Comment 2 Michael Burman 2018-05-21 10:34:14 UTC
(In reply to Andrej Krejcir from comment #1)
> I couldn't reproduce this on a clean HE deployment.
> 
> Do you have more specific reproduction steps?
> Or some more information about the environment?
> 
> Could you also attach debug level logs from vdsm, he-agent and he-broker?

It was a HE automation environment which is no longer available.
Just reproduced it locally on my setup. Please contact me offline and i will provide you access to the setup, will be faster. Thanks

2018-05-21 13:30:37,436+03 INFO  [org.ovirt.engine.core.vdsbroker.vdsbroker.DestroyVDSCommand] (ForkJoinPool-1-worker-9) [] FINISH, DestroyVDSCommand, log id: 7d5739f3
2018-05-21 13:30:37,436+03 INFO  [org.ovirt.engine.core.vdsbroker.monitoring.VmAnalyzer] (ForkJoinPool-1-worker-9) [] VM 'ac715734-5df6-49b2-a9d4-8f86d3731aeb'(HostedEngin
e) moved from 'WaitForLaunch' --> 'Down'
2018-05-21 13:30:37,473+03 ERROR [org.ovirt.engine.core.dal.dbbroker.auditloghandling.AuditLogDirector] (ForkJoinPool-1-worker-9) [] EVENT_ID: VM_DOWN_ERROR(119), VM Hoste
dEngine is down with error.
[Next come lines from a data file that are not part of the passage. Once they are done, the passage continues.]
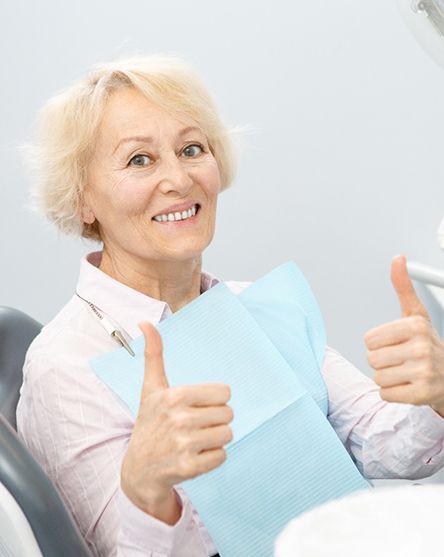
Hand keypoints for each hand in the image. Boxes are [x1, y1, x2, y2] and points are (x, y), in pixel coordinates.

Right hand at [121, 322, 232, 523]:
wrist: (139, 469)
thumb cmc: (150, 422)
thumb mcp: (151, 388)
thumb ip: (153, 354)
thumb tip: (145, 322)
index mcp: (175, 395)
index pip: (225, 392)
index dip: (214, 400)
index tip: (195, 407)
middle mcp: (179, 418)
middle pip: (228, 414)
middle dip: (215, 420)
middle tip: (193, 426)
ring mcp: (184, 444)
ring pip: (227, 434)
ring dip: (215, 439)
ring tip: (194, 441)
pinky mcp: (190, 467)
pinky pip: (222, 456)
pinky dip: (212, 458)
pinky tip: (193, 457)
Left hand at [364, 255, 443, 415]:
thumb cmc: (427, 344)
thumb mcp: (416, 314)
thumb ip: (403, 287)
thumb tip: (397, 259)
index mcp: (415, 325)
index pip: (369, 339)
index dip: (379, 343)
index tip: (397, 343)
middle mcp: (421, 347)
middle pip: (371, 359)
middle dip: (383, 361)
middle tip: (402, 359)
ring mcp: (423, 372)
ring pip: (377, 377)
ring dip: (387, 377)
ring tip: (405, 372)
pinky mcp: (422, 395)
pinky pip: (385, 394)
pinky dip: (393, 393)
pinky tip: (408, 386)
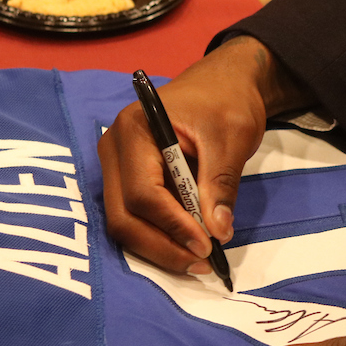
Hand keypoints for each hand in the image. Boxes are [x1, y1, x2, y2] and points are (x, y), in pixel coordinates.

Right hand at [100, 36, 312, 273]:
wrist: (223, 84)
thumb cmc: (226, 101)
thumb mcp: (232, 137)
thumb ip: (221, 184)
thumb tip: (218, 231)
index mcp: (135, 130)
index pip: (142, 192)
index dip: (173, 224)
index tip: (207, 245)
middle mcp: (114, 149)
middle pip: (124, 214)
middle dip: (161, 244)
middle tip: (202, 262)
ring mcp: (117, 166)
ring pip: (125, 221)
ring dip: (160, 246)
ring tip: (199, 259)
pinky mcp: (128, 179)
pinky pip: (136, 216)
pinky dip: (161, 235)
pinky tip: (188, 246)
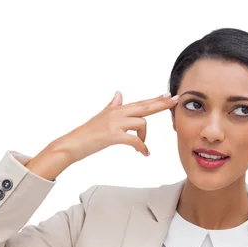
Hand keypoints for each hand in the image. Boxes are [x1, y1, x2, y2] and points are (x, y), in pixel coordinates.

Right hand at [58, 91, 179, 163]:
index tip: (169, 95)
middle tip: (176, 99)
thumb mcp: (101, 116)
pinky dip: (142, 147)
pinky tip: (144, 153)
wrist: (71, 144)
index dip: (155, 99)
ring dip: (145, 137)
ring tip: (142, 148)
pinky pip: (135, 139)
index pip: (140, 103)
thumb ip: (112, 105)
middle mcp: (117, 113)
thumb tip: (119, 93)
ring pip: (141, 122)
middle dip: (161, 104)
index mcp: (116, 109)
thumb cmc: (87, 134)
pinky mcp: (112, 135)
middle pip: (144, 106)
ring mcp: (114, 123)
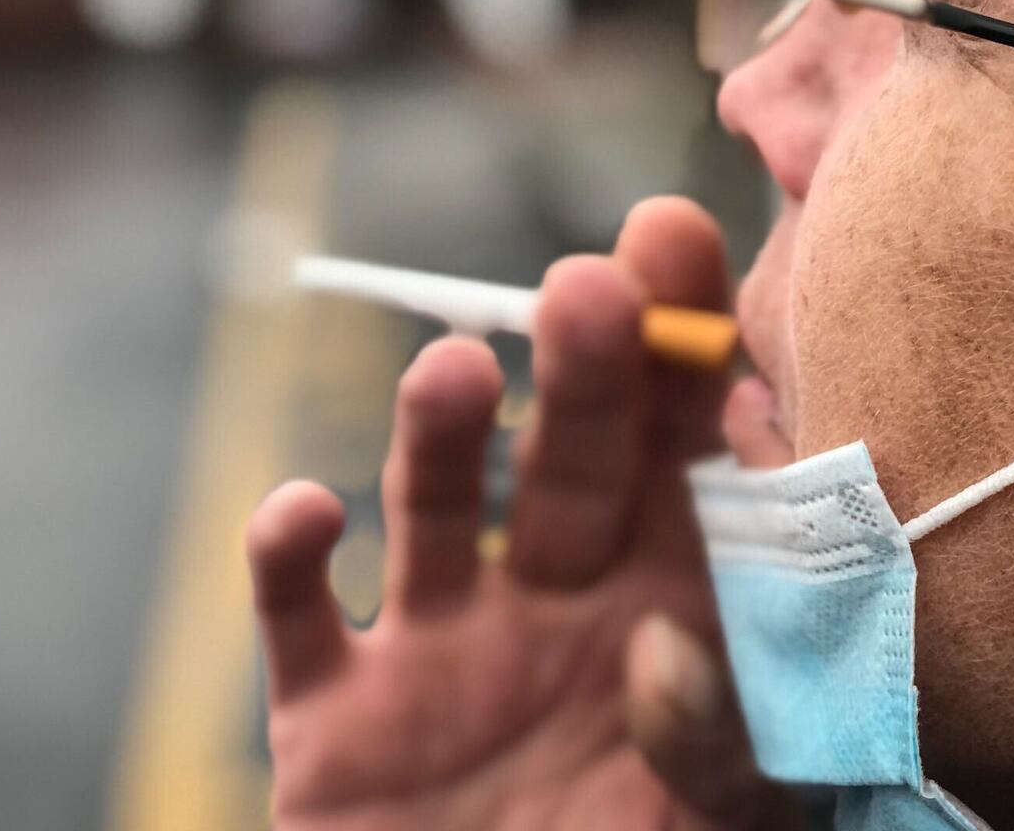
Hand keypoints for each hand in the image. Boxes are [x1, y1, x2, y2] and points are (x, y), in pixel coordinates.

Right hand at [248, 198, 800, 828]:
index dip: (686, 351)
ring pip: (431, 511)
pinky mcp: (331, 714)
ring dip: (440, 436)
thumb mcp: (725, 830)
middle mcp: (550, 605)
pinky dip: (287, 557)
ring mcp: (434, 650)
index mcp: (665, 615)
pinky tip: (305, 513)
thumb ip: (726, 740)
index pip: (688, 458)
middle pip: (569, 462)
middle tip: (587, 289)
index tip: (678, 242)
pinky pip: (298, 617)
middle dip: (582, 371)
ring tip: (458, 372)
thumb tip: (667, 641)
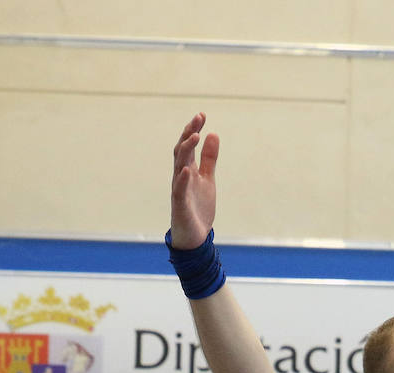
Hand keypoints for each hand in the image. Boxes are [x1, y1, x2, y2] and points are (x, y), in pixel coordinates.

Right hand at [171, 113, 218, 248]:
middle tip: (198, 119)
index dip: (193, 129)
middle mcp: (180, 177)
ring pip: (179, 166)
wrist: (194, 237)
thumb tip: (213, 134)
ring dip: (186, 151)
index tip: (202, 115)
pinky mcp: (180, 206)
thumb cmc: (198, 207)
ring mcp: (179, 190)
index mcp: (187, 170)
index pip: (188, 145)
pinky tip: (187, 169)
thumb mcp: (208, 179)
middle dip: (188, 134)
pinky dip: (182, 180)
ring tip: (195, 136)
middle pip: (182, 151)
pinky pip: (179, 191)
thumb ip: (209, 158)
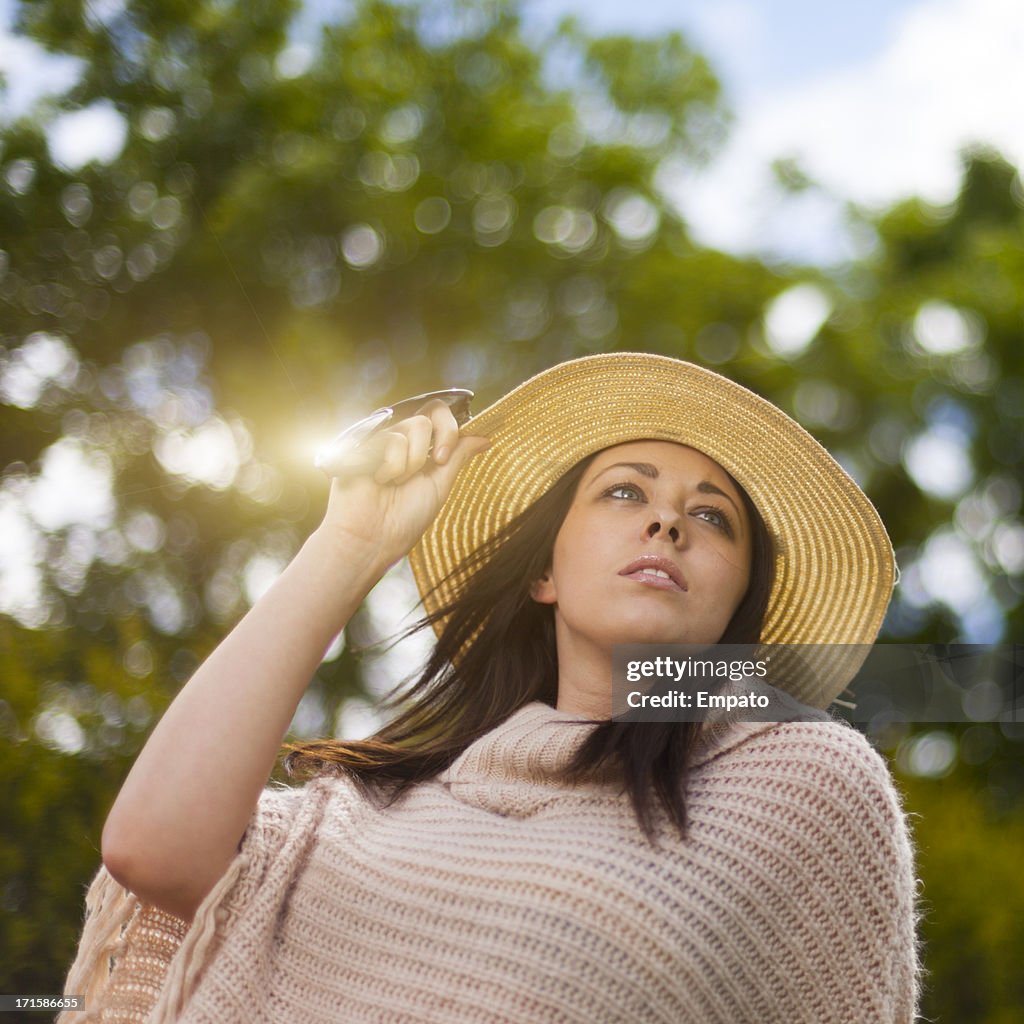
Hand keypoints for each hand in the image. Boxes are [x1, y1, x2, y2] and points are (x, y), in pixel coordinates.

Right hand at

Exit message: resource busy: Failed to acquire lock: Lease is held by another host.

All i did is to migrate the HE VM to a different host(was running on the SPM host prior the migration)
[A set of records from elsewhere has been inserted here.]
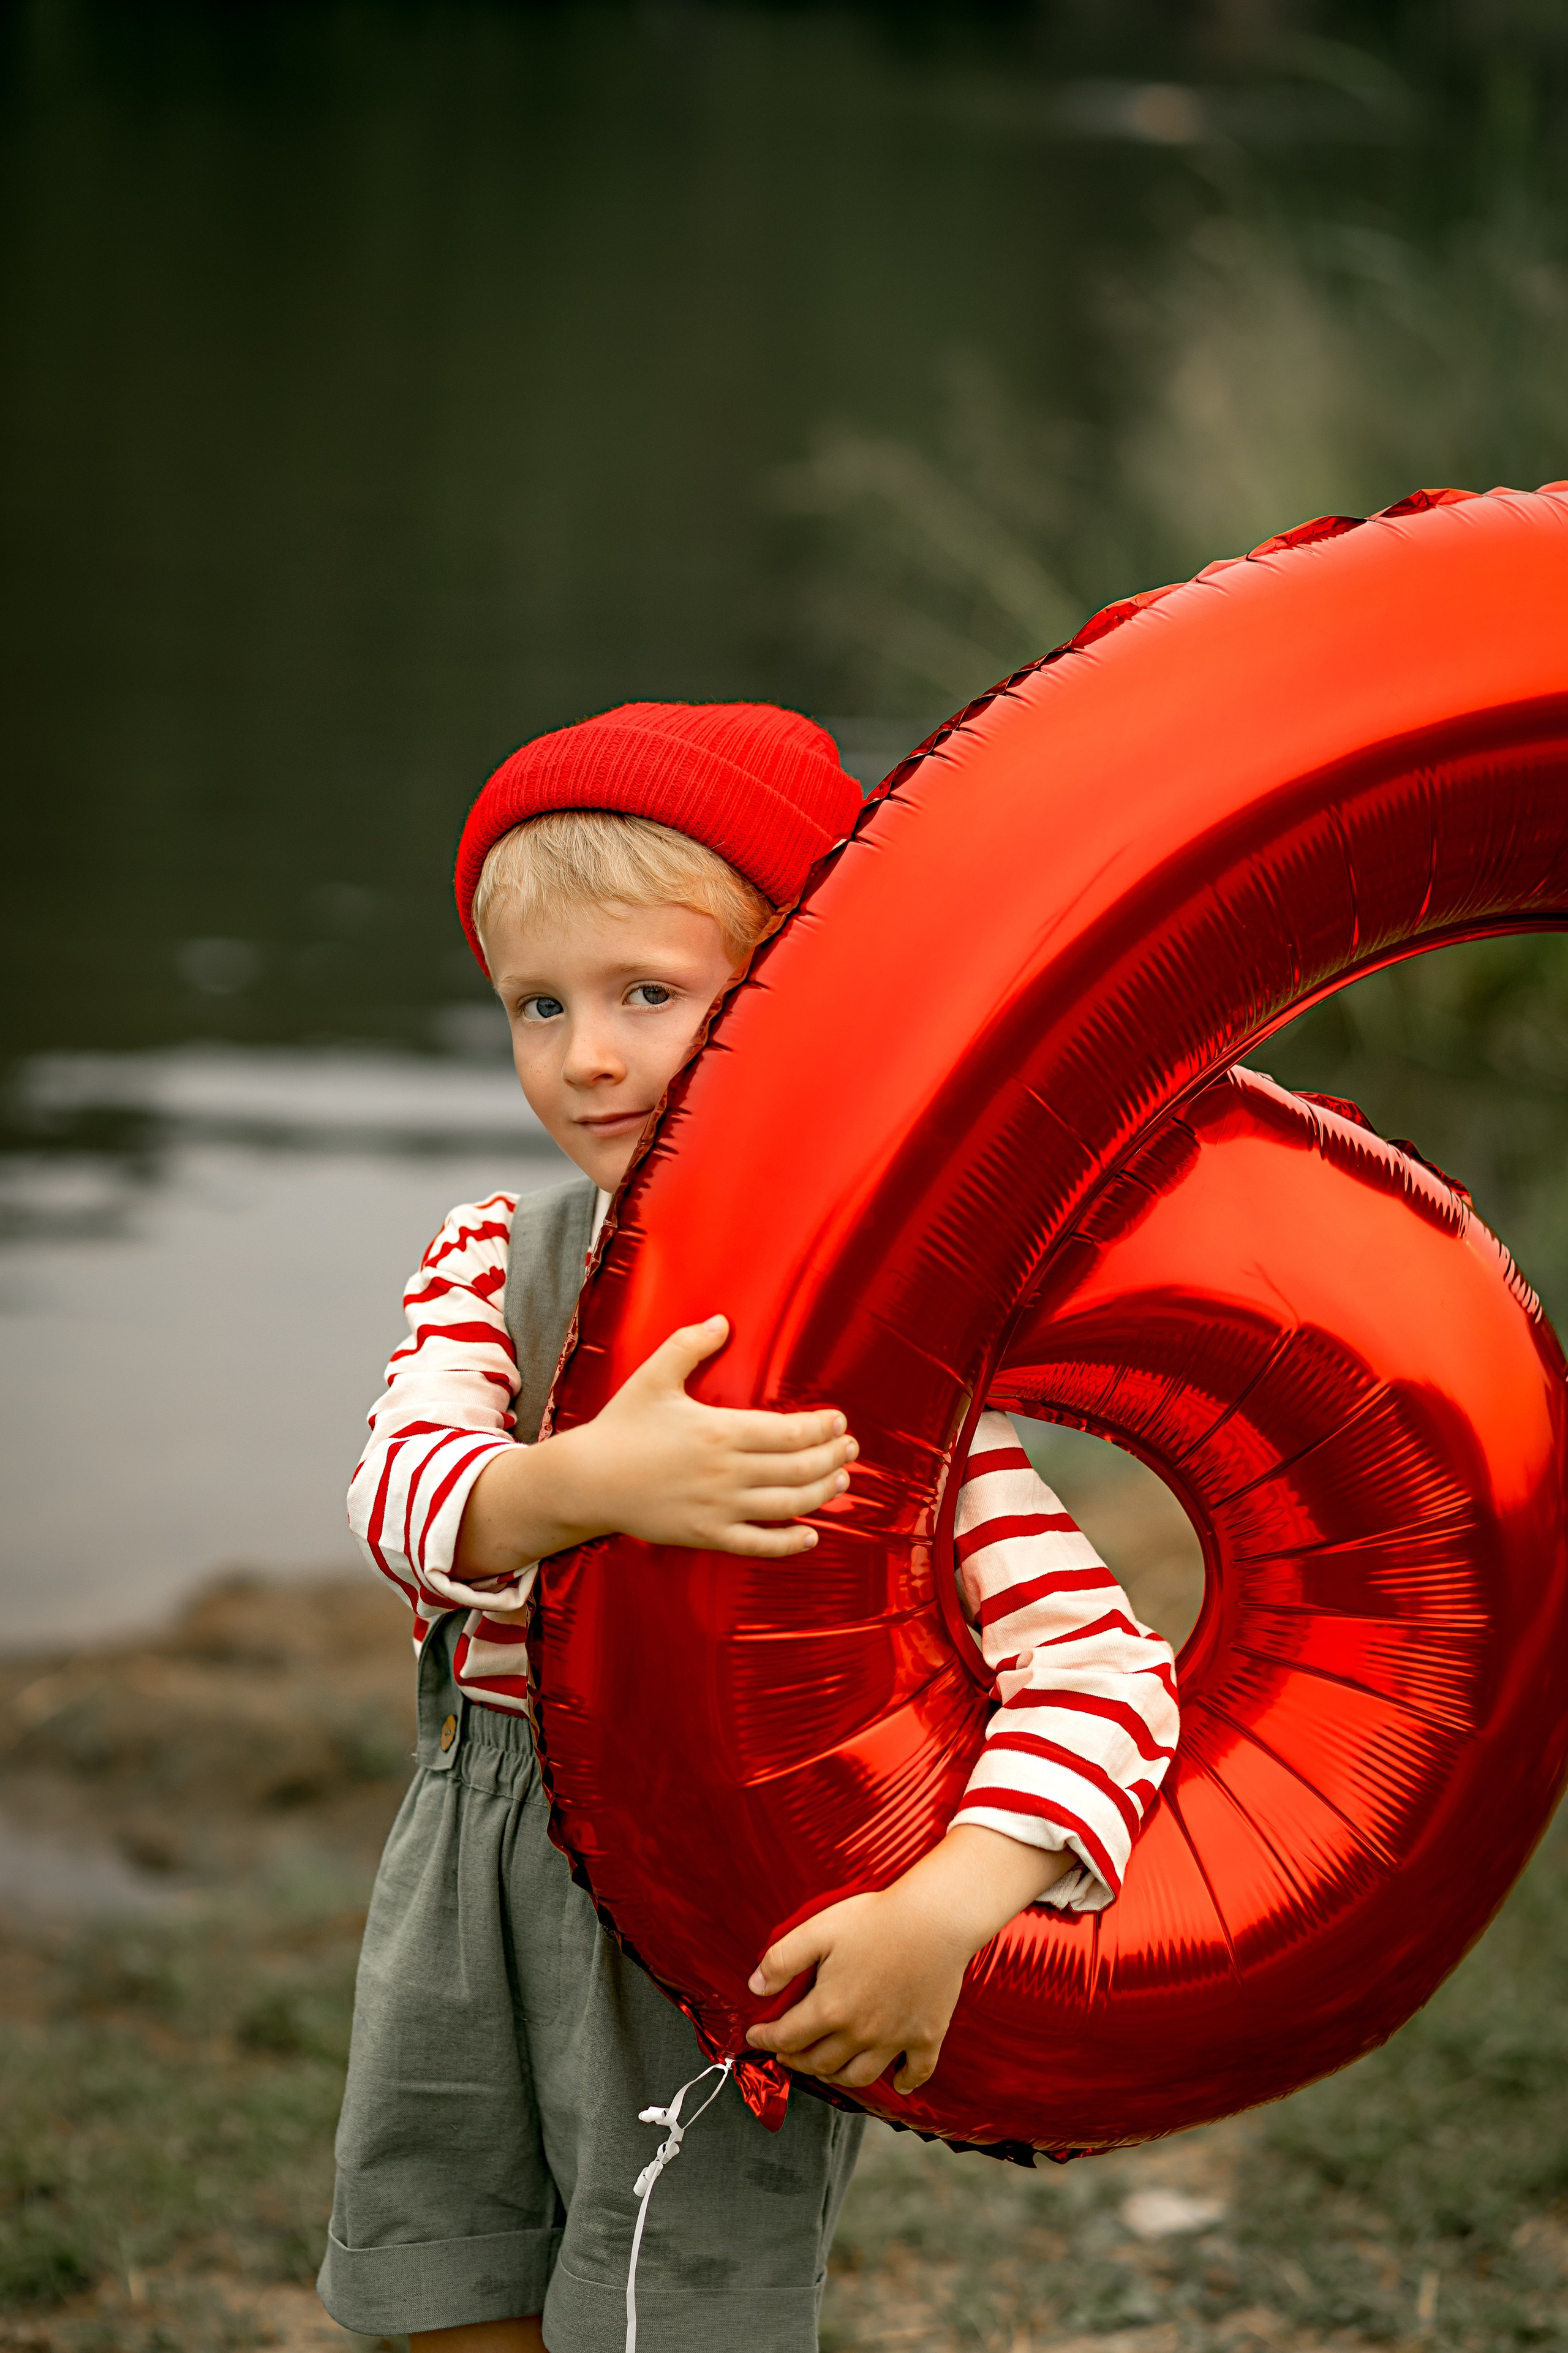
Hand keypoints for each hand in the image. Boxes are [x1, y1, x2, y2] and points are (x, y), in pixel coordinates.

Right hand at [566, 1315, 855, 1555]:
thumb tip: (723, 1321)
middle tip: (850, 1449)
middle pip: (798, 1468)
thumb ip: (690, 1345)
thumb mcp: (654, 1376)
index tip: (840, 1422)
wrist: (586, 1480)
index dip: (822, 1429)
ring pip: (787, 1505)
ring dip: (821, 1493)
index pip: (789, 1432)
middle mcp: (726, 1472)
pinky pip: (758, 1543)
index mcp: (720, 1431)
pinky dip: (789, 1542)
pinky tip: (811, 1534)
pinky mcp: (706, 1535)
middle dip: (832, 1458)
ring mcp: (718, 1507)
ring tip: (840, 1481)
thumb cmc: (621, 1426)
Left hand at [744, 1827, 1073, 2094]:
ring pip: (859, 2076)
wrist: (935, 1919)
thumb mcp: (817, 1929)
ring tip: (825, 2068)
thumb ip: (781, 1960)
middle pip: (819, 2062)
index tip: (755, 2037)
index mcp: (830, 2008)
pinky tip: (897, 2082)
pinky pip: (916, 2072)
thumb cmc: (875, 1919)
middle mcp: (860, 2033)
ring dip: (836, 2077)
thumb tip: (754, 1987)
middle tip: (785, 2054)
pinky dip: (904, 2083)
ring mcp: (895, 2039)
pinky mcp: (927, 2036)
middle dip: (795, 2061)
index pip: (787, 2037)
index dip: (765, 2039)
Comment 3 Nikolai Sednev 2018-06-05 15:06:51 UTC
I've failed to reproduce on latest components:
ovirt-hosted-engine-ha-2.2.13-1.el7ev.noarch
ovirt-hosted-engine-setup-2.2.22-1.el7ev.noarch
rhvm-appliance-4.2-20180601.0.el7.noarch
Linux 3.10.0-862.3.2.el7.x86_64 #1 SMP Tue May 15 18:22:15 EDT 2018 x86_64 x86_64 x86_64 GNU/Linux
Red Hat Enterprise Linux Server release 7.5 (Maipo)

Moving to verified.

Migration completed (VM: HostedEngine, Source: alma04.qa.lab.tlv.redhat.com, Destination: alma03.qa.lab.tlv.redhat.com, Duration: 42 seconds, Total: 53 seconds, Actual downtime: 304ms)
6/5/185:57:45 PM

Comment 4 Sandro Bonazzola 2018-06-26 08:35:14 UTC
This bugzilla is included in oVirt 4.2.4 release, published on June 26th 2018.

Since the problem described in this bug report should be
resolved in oVirt 4.2.4 release, it has been closed with a resolution of CURRENT RELEASE.

If the solution does not work for you, please open a new bug report.